COASTAL SHELVES WYCAL GAS PIPELINE PROJECT

Coastal Corp., Houston, has suspended plans to build its proposed $576 million, 670 mile, 600 MMcfd Wyoming-California Pipeline Co. (WyCal) gas pipeline. "At this point, the project has been shelved," a Coastal official said. "We may take another look at it if the economics change." The official cited press reports that Coastal Chairman Oscar S. Wyatt and Pres. Jim Paul had said the reason for suspending it was competition from Kern River Transmission Co.
Dec. 17, 1990
2 min read

Coastal Corp., Houston, has suspended plans to build its proposed $576 million, 670 mile, 600 MMcfd Wyoming-California Pipeline Co. (WyCal) gas pipeline.

"At this point, the project has been shelved," a Coastal official said. "We may take another look at it if the economics change."

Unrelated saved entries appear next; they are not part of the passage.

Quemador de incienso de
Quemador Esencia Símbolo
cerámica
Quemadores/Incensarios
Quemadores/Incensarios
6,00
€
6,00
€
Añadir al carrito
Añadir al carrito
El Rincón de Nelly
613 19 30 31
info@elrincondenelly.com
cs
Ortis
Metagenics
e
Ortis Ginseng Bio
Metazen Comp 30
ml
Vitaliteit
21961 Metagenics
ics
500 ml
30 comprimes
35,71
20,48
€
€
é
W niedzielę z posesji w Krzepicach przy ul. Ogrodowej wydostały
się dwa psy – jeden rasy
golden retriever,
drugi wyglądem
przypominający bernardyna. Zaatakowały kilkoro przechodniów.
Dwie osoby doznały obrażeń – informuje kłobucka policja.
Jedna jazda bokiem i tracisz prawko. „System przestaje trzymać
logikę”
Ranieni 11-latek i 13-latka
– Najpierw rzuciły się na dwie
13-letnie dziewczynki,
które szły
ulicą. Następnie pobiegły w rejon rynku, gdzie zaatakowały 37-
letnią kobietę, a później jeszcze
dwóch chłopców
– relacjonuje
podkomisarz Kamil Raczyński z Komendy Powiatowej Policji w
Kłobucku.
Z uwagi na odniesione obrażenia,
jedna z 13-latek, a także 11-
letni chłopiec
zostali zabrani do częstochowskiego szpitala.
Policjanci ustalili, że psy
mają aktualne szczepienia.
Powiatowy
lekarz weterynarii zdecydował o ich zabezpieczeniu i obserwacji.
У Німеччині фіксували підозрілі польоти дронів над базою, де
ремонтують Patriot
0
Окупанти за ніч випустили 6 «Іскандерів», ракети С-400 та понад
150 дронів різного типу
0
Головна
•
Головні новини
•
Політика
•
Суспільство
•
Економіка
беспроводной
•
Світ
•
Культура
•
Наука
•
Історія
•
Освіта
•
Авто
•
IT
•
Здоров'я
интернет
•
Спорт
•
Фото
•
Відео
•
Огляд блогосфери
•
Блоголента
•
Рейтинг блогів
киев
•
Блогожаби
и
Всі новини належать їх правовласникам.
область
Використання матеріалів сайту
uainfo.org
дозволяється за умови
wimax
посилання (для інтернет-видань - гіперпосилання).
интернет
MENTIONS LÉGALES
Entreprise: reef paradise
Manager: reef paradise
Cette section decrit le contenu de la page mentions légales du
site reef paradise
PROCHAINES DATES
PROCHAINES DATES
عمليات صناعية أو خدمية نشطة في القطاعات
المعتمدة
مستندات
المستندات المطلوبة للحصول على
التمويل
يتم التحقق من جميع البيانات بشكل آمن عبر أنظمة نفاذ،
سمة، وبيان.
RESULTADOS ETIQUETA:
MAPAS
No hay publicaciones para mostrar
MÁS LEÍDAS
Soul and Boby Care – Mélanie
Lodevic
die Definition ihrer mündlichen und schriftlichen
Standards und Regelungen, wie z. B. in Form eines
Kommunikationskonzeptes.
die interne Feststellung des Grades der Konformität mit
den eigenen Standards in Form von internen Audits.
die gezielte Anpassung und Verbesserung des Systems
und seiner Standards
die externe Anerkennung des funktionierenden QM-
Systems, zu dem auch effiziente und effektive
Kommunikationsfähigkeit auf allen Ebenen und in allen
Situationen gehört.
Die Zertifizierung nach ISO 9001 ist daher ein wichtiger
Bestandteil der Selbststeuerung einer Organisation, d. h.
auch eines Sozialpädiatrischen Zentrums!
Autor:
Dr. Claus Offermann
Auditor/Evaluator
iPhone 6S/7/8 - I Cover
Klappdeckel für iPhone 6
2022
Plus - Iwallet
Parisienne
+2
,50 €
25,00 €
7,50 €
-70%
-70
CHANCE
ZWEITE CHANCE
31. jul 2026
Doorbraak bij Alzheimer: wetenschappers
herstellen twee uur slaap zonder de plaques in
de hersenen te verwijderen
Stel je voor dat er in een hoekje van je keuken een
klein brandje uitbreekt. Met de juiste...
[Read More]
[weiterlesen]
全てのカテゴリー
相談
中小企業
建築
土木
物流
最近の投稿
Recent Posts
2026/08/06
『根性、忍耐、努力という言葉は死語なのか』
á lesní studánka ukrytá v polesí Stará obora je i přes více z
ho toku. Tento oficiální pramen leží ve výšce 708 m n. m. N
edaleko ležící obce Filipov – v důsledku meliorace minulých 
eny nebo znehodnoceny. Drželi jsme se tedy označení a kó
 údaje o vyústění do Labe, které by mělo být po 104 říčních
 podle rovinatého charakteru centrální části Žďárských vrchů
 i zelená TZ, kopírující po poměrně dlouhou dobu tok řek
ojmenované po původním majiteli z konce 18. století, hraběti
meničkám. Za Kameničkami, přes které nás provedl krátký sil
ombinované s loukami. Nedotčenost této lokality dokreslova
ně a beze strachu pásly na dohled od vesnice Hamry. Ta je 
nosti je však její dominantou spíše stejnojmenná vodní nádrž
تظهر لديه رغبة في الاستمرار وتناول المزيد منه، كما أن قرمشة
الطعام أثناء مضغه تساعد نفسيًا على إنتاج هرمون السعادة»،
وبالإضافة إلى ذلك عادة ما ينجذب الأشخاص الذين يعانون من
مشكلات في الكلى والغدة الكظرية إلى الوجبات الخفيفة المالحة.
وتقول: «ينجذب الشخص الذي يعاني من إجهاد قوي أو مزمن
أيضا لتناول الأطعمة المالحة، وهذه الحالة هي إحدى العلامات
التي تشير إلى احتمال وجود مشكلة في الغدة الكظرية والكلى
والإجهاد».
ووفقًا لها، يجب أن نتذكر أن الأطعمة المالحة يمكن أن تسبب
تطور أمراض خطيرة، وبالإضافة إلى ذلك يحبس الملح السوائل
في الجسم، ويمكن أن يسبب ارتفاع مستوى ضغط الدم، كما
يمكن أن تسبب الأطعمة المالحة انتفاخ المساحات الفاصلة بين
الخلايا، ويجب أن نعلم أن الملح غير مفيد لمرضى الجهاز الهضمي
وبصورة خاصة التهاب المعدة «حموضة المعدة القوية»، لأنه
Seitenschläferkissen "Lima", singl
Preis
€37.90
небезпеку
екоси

The official cited press reports that Coastal Chairman Oscar S. Wyatt and Pres. Jim Paul had said the reason for suspending it was competition from Kern River Transmission Co.

Kern River, a 50-50 joint venture of Tenneco Inc. and Williams Cos. Inc., is a planned 676 mile, 36 in. natural gas line to move 700 MMcfd from an interconnect with Northwest Pipeline Co. near Opal, Wyo., to near Daggett, Calif.

Kern River expects to begin work on the first spreads of the line this month, a Northwest official said.

PERMIT NOT WITHDRAWN

An official of CIG Western Pipeline Co., the Coastal unit in charge of building the line, confirmed construction plans had been shelved but said its permit from the Federal Energy Regulatory Commission (FERC) had not been withdrawn.

Coastal and CIG officials declined to comment on when Coastal might make a final decision to either kill the project or proceed with it.

"All I can say is our FERC certificate is good for 5 years," the Coastal official said.

WyCal was to have moved mostly Rocky Mountain gas from Hams Fork, Southwest Wyoming, to connect with intrastate systems operated by Southern California Gas Co. and Pacific Gas & Electric Co. (PG&E) at Piute Junction, near Needles, Calif.

COMPETING PROJECTS

At the same point near Needles, Kern River is to merge with Mojave Pipeline Co., a partnership of Enron Corp. and El Paso Natural Gas Co.

The resulting 42 in., jointly owned pipeline would run 121 miles from Daggett, Calif., to southeast of Bakersfield, where it would split into 30 in. laterals running 55 miles to Kern River field and 48 miles to the western San Joaquin Valley (OGJ, Oct. 1, p. 80).

Another interstate gas pipeline project to California that is still active is the proposed expansion of the PG&E-Pacific Gas Transmission system from Alberta to northern California.